Your task
Every line of the material is to be quoted verbatim, minus the pictures.

Recorded information
__________________________________________________
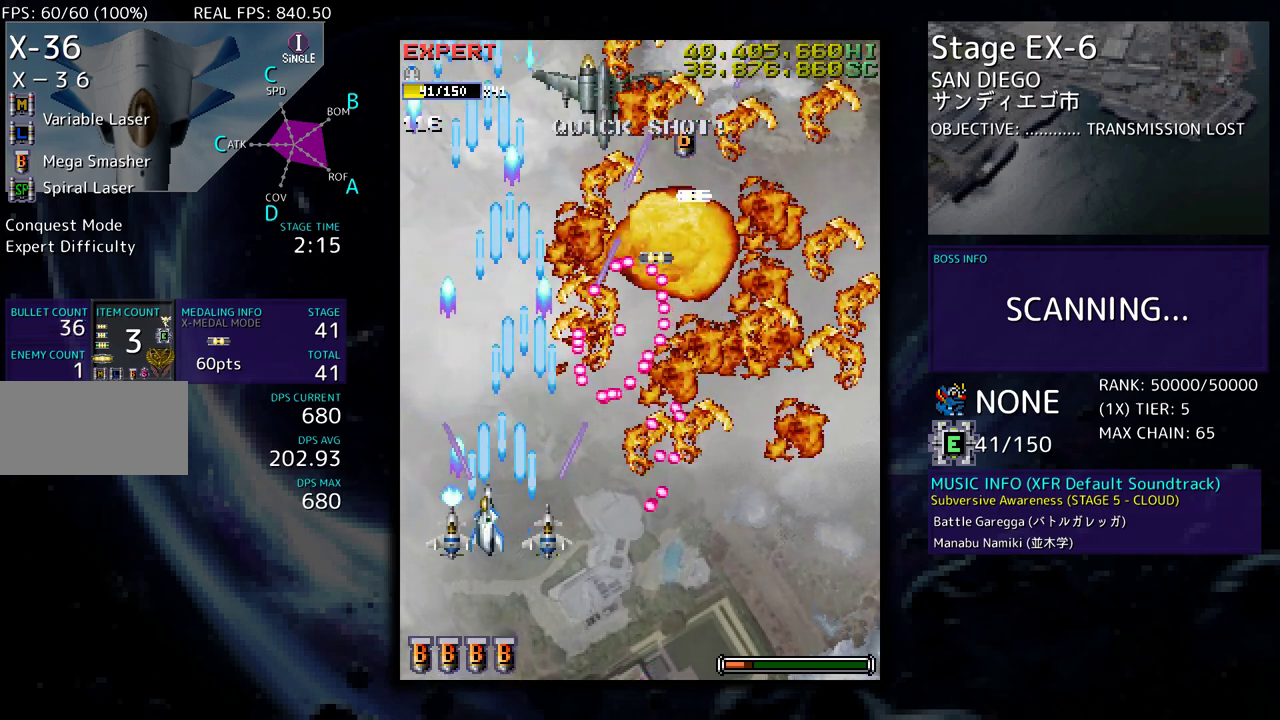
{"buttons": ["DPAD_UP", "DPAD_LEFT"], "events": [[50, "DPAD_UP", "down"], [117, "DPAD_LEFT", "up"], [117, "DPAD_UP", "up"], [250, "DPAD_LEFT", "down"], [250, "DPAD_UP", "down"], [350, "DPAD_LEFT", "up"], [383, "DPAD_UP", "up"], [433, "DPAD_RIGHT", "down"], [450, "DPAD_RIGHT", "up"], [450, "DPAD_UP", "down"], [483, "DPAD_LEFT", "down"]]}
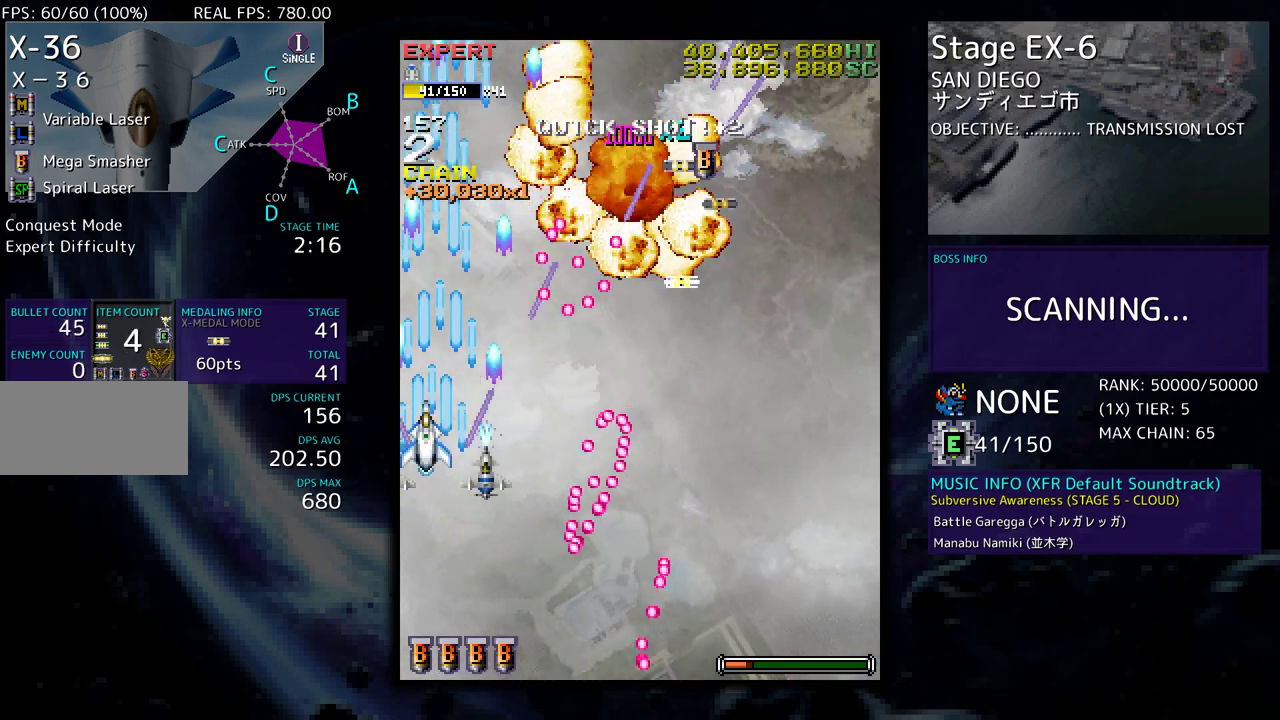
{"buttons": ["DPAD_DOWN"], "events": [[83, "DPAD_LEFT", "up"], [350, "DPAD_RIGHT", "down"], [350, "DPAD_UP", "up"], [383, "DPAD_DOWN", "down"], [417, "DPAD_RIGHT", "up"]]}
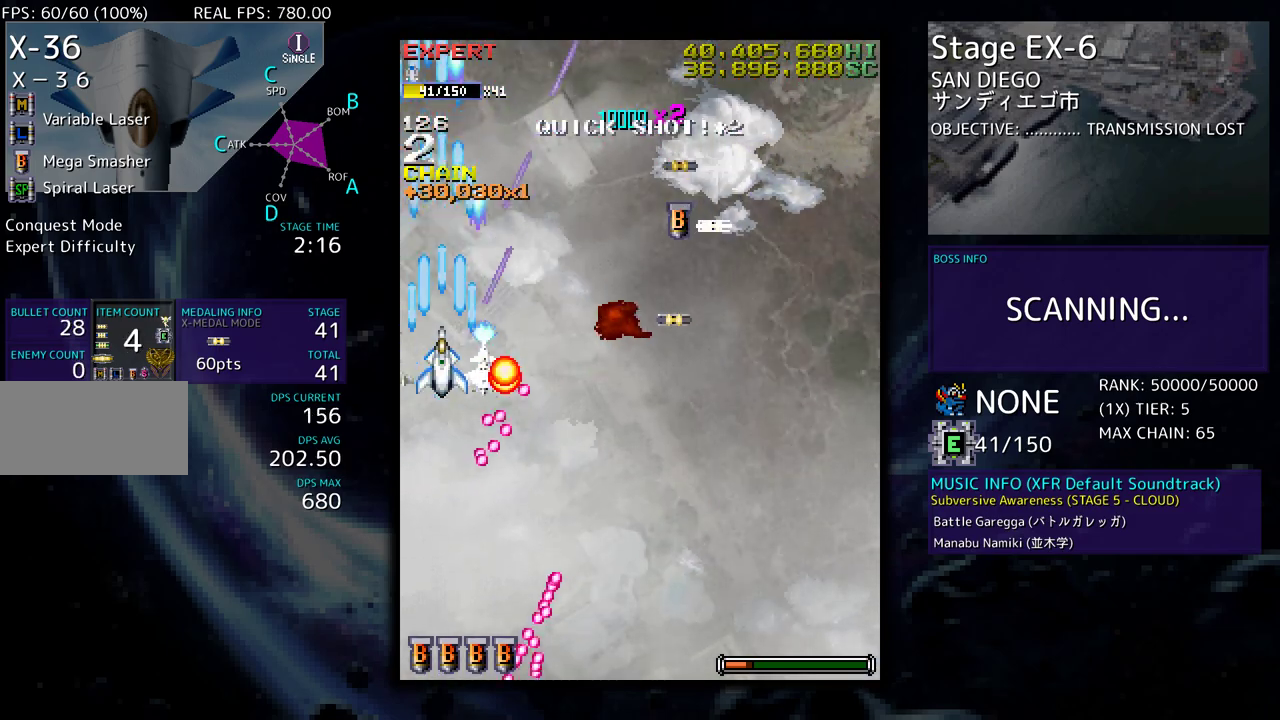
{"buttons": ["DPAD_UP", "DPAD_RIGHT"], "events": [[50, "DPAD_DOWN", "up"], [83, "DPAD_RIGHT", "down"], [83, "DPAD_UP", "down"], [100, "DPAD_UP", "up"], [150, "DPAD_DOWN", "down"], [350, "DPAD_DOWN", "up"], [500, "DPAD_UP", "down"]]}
__________________________________________________
Written answer
{"buttons": ["DPAD_UP", "DPAD_LEFT"], "events": [[50, "DPAD_UP", "down"], [117, "DPAD_LEFT", "up"], [117, "DPAD_UP", "up"], [250, "DPAD_LEFT", "down"], [250, "DPAD_UP", "down"], [350, "DPAD_LEFT", "up"], [383, "DPAD_UP", "up"], [433, "DPAD_RIGHT", "down"], [450, "DPAD_RIGHT", "up"], [450, "DPAD_UP", "down"], [483, "DPAD_LEFT", "down"]]}
{"buttons": ["DPAD_DOWN"], "events": [[83, "DPAD_LEFT", "up"], [350, "DPAD_RIGHT", "down"], [350, "DPAD_UP", "up"], [383, "DPAD_DOWN", "down"], [417, "DPAD_RIGHT", "up"]]}
{"buttons": ["DPAD_UP", "DPAD_RIGHT"], "events": [[50, "DPAD_DOWN", "up"], [83, "DPAD_RIGHT", "down"], [83, "DPAD_UP", "down"], [100, "DPAD_UP", "up"], [150, "DPAD_DOWN", "down"], [350, "DPAD_DOWN", "up"], [500, "DPAD_UP", "down"]]}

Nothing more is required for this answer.